Dismissing Desdemona as a “doormat” is bad enough, but the breezy confidence of this passage is enough to bring on an earache. If you’re going to topple Shakespeare’s reputation, you have to chip carefully and relentlessly at the foundations of his work, not sit off in the corner banging on the bongos like a coffeehouse beat.

Since Mudrick is provost of the College of Creative Studies of the University of California at Santa Barbara, it’s distressing to see him phrasing his pokes at Shakespeare in the language of a surly undergraduate—as when he refers to passages of Timon of Athens as “the usual Shakespearean bullshit and hot air.” Surely Mudrick knows that Shakespeare’s reputation will prosper long after his spitballs have caked on the chalkboard, so why is he making such a commotion? Again, I think Mudrick has become overly smitten with his image as literature’s fearless enforcer; he’s taking on Shakespeare as a show of nerve. One can almost hear him boasting in an Edward G. Robinson rasp, “I don’t take nothin’ from no one, see? Flaubert, Jesus, that highfalutin Shakespeare—they get in my way and they’re Swiss cheese, nyah.”
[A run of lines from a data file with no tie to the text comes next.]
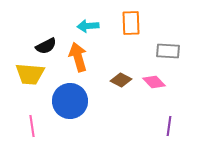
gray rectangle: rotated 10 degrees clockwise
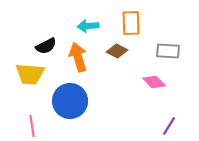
brown diamond: moved 4 px left, 29 px up
purple line: rotated 24 degrees clockwise
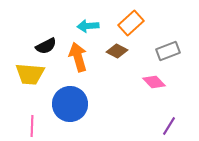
orange rectangle: rotated 50 degrees clockwise
gray rectangle: rotated 25 degrees counterclockwise
blue circle: moved 3 px down
pink line: rotated 10 degrees clockwise
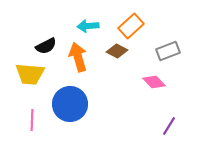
orange rectangle: moved 3 px down
pink line: moved 6 px up
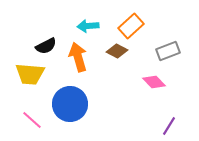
pink line: rotated 50 degrees counterclockwise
It’s a pity Mudrick never removes his brass knuckles in Nobody Here But Us Chickens. Not only does he bruise even those writers he admires, but his unvarying sarcasm robs his rudeness of its surprising comic force. Bad manners have their place in literary criticism, after all. V. S. Pritchett is an invaluable critic, but if every critic worried a pipe and tried to imitate his sage tones it might be necessary to heave bricks through windows to let in drafts of freshening air. In his earlier collections, Mudrick was often an expert brickheaver, letting fly at the happiness-is-a-warm-puppy pieties of Robert Coles, the coziness of the Trilling-Podhoretz clique, the pretensions of structuralism (including this killer line about psychoanalytical theorist Jacques Lacan: “Lacan is doubtless an inept wizard down on his luck, having inmixed a few too many othernesses between the fading gaps of desire….”). Indeed, Mudrick won my cheers in Books Are Not Life when, after quoting a woolly paragraph from Anthony Powell’s interminable A Dance to the Music of Time, he cut loose:

Cobwebs and dishwater, condescension, malice, inertness, tics, false specification, simpering imprecision, endlessly unsorted gossip, on and on and on, not preliminaries or bridge-passages but the staple, the thing itself, the world as a closetful of baseless opinions….

Irritable excess is what makes the passage so effective: you can feel Mudrick’s exasperation snowballing over every rocky comma. The best of his praising essays in the earlier books—on Casanova, Lord Rochester, Harold Rosenberg—also have this spinning zest and momentum. The problem with Nobody Here But Us Chickens is that humor and malice alike have thickened, become forced, encrusted. For a man who cherishes the goodness that breathes so cleanly through Chaucer and Jane Austen, Mudrick himself seems awfully tense and tetchy in Nobody Here But Us Chickens, even bullying. In the absence of a mother hen, is Marvin Mudrick trying to set himself up as head rooster? We chickies can only dart behind the straw, and hope that the mood passes.